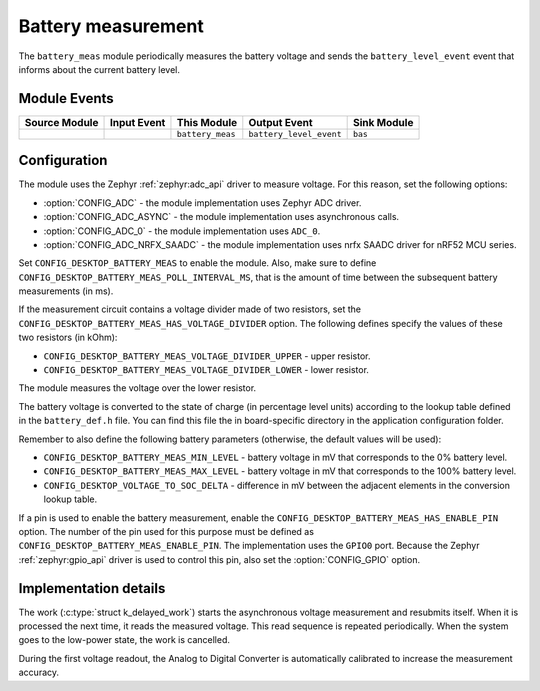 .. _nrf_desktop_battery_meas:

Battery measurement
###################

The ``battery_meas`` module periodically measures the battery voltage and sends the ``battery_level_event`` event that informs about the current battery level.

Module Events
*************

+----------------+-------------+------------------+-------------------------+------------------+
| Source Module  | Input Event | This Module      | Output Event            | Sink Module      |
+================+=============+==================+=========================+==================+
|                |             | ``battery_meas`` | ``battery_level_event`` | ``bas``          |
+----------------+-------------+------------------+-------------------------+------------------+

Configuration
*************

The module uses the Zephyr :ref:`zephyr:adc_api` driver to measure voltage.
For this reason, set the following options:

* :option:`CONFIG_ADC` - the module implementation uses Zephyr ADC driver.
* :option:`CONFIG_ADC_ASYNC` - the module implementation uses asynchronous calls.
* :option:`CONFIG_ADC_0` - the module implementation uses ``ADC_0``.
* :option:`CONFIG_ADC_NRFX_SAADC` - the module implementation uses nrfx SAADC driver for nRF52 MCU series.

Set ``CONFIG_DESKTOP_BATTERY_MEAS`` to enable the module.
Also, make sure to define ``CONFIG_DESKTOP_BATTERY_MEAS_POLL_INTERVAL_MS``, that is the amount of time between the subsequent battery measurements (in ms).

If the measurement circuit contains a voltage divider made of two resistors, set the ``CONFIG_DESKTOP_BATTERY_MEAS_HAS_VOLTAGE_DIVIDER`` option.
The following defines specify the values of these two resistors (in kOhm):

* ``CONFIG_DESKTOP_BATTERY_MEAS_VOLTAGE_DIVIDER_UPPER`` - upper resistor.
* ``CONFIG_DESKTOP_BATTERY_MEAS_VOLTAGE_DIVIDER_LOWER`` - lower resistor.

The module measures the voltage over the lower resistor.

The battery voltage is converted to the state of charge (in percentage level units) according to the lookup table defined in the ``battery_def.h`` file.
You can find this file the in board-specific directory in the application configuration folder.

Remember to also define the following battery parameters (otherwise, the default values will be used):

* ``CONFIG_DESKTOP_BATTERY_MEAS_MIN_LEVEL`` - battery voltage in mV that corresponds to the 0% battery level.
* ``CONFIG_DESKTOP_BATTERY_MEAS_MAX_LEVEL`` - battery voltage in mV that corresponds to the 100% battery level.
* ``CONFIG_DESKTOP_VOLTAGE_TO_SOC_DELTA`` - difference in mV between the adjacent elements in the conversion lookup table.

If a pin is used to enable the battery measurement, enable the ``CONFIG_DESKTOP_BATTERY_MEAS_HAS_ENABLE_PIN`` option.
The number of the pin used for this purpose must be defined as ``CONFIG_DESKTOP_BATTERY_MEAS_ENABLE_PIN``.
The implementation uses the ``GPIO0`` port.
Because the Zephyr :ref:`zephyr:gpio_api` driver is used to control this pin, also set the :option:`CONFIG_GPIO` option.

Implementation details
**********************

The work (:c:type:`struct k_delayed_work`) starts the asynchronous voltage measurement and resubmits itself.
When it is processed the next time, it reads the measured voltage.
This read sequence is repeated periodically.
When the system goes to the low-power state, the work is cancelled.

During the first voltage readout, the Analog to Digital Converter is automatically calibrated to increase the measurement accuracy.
• • • • • • •
Problem details:
Your answer must contain the full data, repeated exactly, without pictures.

Your solution:
 .. _nrf_desktop_battery_meas:

Battery measurement
###################

The ``battery_meas`` module periodically measures the battery voltage and sends the ``battery_level_event`` event that informs about the current battery level.

Module Events
*************

+----------------+-------------+------------------+-------------------------+------------------+
| Source Module  | Input Event | This Module      | Output Event            | Sink Module      |
+================+=============+==================+=========================+==================+
|                |             | ``battery_meas`` | ``battery_level_event`` | ``bas``          |
+----------------+-------------+------------------+-------------------------+------------------+

Configuration
*************

The module uses the Zephyr :ref:`zephyr:adc_api` driver to measure voltage.
For this reason, set the following options:

* :option:`CONFIG_ADC` - the module implementation uses Zephyr ADC driver.
* :option:`CONFIG_ADC_ASYNC` - the module implementation uses asynchronous calls.
* :option:`CONFIG_ADC_0` - the module implementation uses ``ADC_0``.
* :option:`CONFIG_ADC_NRFX_SAADC` - the module implementation uses nrfx SAADC driver for nRF52 MCU series.

Set ``CONFIG_DESKTOP_BATTERY_MEAS`` to enable the module.
Also, make sure to define ``CONFIG_DESKTOP_BATTERY_MEAS_POLL_INTERVAL_MS``, that is the amount of time between the subsequent battery measurements (in ms).

If the measurement circuit contains a voltage divider made of two resistors, set the ``CONFIG_DESKTOP_BATTERY_MEAS_HAS_VOLTAGE_DIVIDER`` option.
The following defines specify the values of these two resistors (in kOhm):

* ``CONFIG_DESKTOP_BATTERY_MEAS_VOLTAGE_DIVIDER_UPPER`` - upper resistor.
* ``CONFIG_DESKTOP_BATTERY_MEAS_VOLTAGE_DIVIDER_LOWER`` - lower resistor.

The module measures the voltage over the lower resistor.

The battery voltage is converted to the state of charge (in percentage level units) according to the lookup table defined in the ``battery_def.h`` file.
You can find this file the in board-specific directory in the application configuration folder.

Remember to also define the following battery parameters (otherwise, the default values will be used):

* ``CONFIG_DESKTOP_BATTERY_MEAS_MIN_LEVEL`` - battery voltage in mV that corresponds to the 0% battery level.
* ``CONFIG_DESKTOP_BATTERY_MEAS_MAX_LEVEL`` - battery voltage in mV that corresponds to the 100% battery level.
* ``CONFIG_DESKTOP_VOLTAGE_TO_SOC_DELTA`` - difference in mV between the adjacent elements in the conversion lookup table.

If a pin is used to enable the battery measurement, enable the ``CONFIG_DESKTOP_BATTERY_MEAS_HAS_ENABLE_PIN`` option.
The number of the pin used for this purpose must be defined as ``CONFIG_DESKTOP_BATTERY_MEAS_ENABLE_PIN``.
The implementation uses the ``GPIO0`` port.
Because the Zephyr :ref:`zephyr:gpio_api` driver is used to control this pin, also set the :option:`CONFIG_GPIO` option.

Implementation details
**********************

The work (:c:type:`struct k_delayed_work`) starts the asynchronous voltage measurement and resubmits itself.
When it is processed the next time, it reads the measured voltage.
This read sequence is repeated periodically.
When the system goes to the low-power state, the work is cancelled.

During the first voltage readout, the Analog to Digital Converter is automatically calibrated to increase the measurement accuracy.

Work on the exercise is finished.